— ENTRIES SUPPLIED —

——

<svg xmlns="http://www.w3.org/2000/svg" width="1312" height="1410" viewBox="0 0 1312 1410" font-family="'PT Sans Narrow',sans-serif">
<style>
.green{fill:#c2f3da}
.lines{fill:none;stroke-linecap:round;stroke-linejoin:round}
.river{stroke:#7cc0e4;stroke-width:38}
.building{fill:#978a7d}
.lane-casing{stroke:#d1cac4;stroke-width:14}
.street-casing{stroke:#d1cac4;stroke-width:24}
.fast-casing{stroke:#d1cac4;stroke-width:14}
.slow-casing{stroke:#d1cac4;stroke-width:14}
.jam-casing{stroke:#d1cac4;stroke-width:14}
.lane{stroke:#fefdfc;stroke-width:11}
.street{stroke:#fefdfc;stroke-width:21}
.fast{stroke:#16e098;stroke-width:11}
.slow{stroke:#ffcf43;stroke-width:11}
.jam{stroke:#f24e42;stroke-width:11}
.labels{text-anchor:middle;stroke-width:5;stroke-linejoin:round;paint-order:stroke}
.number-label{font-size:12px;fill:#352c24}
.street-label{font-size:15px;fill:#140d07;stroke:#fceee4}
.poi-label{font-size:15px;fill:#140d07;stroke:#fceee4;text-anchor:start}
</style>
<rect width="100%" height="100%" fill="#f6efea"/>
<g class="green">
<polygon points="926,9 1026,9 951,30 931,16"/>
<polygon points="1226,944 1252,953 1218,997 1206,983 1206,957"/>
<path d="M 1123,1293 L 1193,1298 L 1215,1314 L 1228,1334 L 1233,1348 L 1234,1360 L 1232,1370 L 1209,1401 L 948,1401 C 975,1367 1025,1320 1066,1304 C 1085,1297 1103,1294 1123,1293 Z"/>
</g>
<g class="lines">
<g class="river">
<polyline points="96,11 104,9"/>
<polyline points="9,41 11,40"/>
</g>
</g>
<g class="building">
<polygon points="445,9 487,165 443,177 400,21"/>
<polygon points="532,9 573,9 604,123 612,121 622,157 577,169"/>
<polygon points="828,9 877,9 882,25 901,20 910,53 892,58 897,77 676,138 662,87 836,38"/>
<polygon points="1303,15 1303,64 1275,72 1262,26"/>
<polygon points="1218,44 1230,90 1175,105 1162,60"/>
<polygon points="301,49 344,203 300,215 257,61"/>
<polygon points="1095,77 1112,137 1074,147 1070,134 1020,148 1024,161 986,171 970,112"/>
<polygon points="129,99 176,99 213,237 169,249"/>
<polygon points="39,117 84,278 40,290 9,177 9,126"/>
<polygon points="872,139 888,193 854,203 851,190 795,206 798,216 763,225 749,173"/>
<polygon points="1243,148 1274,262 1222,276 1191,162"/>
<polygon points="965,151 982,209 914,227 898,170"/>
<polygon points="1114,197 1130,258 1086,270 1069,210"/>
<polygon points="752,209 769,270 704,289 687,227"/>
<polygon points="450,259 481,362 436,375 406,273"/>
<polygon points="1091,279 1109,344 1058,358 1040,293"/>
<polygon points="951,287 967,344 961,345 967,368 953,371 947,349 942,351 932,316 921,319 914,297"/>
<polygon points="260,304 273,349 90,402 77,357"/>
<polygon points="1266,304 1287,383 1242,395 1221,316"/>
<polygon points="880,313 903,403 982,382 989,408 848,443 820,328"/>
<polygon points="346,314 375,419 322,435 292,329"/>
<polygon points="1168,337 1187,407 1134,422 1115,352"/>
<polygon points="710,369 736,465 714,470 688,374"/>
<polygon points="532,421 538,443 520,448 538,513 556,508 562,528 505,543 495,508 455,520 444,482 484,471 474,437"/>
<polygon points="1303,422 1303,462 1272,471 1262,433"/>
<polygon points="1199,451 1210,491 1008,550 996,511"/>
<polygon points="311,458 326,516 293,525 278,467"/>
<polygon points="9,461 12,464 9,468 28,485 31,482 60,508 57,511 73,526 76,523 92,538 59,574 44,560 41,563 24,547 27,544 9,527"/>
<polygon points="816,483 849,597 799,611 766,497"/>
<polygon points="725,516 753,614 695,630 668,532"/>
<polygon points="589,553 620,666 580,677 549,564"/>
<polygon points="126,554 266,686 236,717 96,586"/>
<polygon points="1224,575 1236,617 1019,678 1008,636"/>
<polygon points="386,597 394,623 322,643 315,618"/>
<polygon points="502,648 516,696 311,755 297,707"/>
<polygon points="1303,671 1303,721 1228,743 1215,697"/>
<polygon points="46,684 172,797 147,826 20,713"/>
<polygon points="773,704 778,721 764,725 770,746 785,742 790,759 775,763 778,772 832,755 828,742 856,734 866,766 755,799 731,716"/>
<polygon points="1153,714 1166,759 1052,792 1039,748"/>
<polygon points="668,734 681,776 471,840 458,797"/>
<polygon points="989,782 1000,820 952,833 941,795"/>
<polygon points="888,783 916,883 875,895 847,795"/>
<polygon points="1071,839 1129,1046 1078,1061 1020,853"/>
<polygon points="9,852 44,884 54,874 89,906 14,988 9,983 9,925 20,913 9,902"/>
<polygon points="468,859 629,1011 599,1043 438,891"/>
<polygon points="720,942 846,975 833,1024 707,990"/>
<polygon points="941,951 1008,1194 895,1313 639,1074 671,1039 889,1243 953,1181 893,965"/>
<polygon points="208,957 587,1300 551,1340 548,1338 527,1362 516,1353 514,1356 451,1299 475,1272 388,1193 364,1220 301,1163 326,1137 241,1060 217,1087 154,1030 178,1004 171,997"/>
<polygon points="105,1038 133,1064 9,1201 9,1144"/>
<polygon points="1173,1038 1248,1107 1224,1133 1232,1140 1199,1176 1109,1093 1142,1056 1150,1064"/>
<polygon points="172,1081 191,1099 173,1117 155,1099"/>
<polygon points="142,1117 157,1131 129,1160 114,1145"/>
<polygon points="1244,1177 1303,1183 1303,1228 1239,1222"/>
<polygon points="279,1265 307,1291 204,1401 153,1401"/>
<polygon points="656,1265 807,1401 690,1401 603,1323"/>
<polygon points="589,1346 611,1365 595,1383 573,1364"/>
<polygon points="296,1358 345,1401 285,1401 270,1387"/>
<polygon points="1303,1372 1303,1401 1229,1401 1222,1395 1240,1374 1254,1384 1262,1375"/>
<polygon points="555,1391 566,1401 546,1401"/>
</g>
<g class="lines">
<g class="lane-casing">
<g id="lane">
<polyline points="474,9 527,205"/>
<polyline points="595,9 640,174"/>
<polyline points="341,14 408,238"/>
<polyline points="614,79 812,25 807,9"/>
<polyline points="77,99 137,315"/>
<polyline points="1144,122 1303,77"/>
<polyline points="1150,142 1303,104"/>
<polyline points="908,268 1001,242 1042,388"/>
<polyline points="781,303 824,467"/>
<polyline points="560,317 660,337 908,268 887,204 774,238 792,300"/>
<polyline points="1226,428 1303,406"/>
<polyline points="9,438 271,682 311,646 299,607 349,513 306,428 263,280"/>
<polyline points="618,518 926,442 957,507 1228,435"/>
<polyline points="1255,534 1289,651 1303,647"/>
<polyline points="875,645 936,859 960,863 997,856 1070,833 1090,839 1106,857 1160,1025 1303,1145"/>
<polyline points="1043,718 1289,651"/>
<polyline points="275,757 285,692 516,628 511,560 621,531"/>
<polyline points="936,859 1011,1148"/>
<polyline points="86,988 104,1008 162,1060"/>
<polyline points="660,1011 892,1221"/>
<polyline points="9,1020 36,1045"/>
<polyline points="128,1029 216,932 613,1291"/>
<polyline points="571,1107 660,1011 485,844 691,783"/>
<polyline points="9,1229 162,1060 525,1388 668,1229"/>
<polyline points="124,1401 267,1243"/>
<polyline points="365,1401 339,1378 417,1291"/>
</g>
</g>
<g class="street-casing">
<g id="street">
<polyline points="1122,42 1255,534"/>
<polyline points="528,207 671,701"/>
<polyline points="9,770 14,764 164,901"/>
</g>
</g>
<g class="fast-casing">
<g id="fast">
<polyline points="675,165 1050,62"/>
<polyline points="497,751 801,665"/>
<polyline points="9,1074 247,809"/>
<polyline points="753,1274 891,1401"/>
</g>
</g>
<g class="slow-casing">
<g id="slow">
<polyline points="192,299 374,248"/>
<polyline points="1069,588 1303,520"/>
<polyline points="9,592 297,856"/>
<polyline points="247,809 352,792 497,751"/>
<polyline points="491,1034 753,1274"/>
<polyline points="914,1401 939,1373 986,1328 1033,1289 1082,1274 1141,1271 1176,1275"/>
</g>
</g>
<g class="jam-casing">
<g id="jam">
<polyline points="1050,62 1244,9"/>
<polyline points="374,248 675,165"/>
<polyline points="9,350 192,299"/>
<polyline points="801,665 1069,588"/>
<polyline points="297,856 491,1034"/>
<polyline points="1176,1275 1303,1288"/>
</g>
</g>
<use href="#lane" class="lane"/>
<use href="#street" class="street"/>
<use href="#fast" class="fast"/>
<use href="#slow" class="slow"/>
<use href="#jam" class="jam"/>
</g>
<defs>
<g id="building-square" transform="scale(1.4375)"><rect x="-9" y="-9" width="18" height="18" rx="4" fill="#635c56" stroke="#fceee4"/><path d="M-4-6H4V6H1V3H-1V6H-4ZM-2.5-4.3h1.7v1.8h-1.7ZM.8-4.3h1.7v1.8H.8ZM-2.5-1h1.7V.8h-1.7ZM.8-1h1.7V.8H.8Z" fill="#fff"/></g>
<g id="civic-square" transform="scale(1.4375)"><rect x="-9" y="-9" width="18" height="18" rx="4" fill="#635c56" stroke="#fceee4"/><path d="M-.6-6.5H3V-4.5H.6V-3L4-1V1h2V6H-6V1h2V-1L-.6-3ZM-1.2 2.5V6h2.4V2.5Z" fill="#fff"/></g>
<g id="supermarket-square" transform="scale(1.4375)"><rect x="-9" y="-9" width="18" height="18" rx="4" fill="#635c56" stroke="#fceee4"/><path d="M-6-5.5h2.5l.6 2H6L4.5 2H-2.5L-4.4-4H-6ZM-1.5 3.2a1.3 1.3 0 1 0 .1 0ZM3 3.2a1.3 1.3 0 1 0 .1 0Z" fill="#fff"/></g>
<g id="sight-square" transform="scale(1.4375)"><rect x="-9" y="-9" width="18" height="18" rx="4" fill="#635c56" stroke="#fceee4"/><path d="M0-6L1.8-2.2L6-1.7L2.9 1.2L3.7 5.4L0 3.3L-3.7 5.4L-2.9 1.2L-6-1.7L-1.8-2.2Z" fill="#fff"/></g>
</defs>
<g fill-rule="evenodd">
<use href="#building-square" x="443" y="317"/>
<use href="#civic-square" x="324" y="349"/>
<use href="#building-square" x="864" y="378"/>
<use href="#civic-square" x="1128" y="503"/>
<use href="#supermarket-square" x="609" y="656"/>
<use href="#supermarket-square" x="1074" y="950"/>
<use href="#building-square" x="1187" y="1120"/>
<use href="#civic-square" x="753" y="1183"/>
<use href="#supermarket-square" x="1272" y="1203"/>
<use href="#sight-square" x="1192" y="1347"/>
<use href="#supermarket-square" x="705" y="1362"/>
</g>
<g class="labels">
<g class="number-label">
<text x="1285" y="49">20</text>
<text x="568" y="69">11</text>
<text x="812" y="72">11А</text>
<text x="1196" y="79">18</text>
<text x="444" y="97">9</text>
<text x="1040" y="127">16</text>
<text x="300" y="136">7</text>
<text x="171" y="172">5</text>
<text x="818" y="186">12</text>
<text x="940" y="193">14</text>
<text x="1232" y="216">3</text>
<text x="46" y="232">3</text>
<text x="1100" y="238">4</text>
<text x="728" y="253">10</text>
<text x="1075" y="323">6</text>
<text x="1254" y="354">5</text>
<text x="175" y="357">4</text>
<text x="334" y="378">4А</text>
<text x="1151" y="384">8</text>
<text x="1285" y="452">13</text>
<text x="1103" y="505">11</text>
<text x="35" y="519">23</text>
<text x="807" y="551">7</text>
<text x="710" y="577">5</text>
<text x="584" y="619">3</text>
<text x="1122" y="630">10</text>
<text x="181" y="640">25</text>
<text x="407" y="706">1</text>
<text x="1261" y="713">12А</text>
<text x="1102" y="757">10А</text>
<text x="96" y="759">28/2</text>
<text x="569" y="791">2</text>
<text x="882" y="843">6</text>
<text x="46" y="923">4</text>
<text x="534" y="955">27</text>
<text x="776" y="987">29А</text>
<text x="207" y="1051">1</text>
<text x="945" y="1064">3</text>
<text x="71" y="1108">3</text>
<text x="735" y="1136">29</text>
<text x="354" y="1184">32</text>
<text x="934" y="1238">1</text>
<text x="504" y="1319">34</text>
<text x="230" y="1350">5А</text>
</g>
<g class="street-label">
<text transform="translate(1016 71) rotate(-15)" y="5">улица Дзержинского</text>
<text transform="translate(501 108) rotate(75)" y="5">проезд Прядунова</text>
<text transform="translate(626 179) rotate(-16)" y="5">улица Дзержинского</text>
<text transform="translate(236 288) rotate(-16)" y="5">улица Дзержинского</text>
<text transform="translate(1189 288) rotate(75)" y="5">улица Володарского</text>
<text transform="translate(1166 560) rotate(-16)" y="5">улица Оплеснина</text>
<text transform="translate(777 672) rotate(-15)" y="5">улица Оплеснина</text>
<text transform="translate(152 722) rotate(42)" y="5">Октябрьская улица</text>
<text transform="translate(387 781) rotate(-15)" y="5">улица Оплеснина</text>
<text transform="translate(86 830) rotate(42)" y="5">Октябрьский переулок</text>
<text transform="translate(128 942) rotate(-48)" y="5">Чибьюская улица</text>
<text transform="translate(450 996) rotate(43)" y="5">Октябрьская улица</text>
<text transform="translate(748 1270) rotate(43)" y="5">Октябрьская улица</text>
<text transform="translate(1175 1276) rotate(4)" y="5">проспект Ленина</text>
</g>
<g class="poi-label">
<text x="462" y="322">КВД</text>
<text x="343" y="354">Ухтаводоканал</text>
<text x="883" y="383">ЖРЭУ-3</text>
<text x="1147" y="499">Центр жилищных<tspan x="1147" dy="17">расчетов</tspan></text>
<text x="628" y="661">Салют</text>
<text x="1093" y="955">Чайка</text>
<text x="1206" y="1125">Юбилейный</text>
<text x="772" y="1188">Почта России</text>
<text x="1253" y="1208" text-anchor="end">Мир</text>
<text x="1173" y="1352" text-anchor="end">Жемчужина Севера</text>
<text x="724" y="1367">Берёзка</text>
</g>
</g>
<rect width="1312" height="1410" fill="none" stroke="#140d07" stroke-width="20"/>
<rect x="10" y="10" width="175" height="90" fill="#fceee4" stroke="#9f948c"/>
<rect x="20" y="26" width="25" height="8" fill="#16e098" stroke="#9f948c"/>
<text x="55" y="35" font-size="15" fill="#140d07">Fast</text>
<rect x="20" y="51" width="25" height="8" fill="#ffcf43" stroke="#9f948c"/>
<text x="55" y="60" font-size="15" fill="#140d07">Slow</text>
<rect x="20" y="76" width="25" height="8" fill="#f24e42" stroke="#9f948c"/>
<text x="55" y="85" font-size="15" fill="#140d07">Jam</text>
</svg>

——

— HOW TO COMPLETE THIS TASK —
Which lines in the records above hold the string "labels"? Copy each of them.

— RESPONSE —
.labels{text-anchor:middle;stroke-width:5;stroke-linejoin:round;paint-order:stroke}
<g class="labels">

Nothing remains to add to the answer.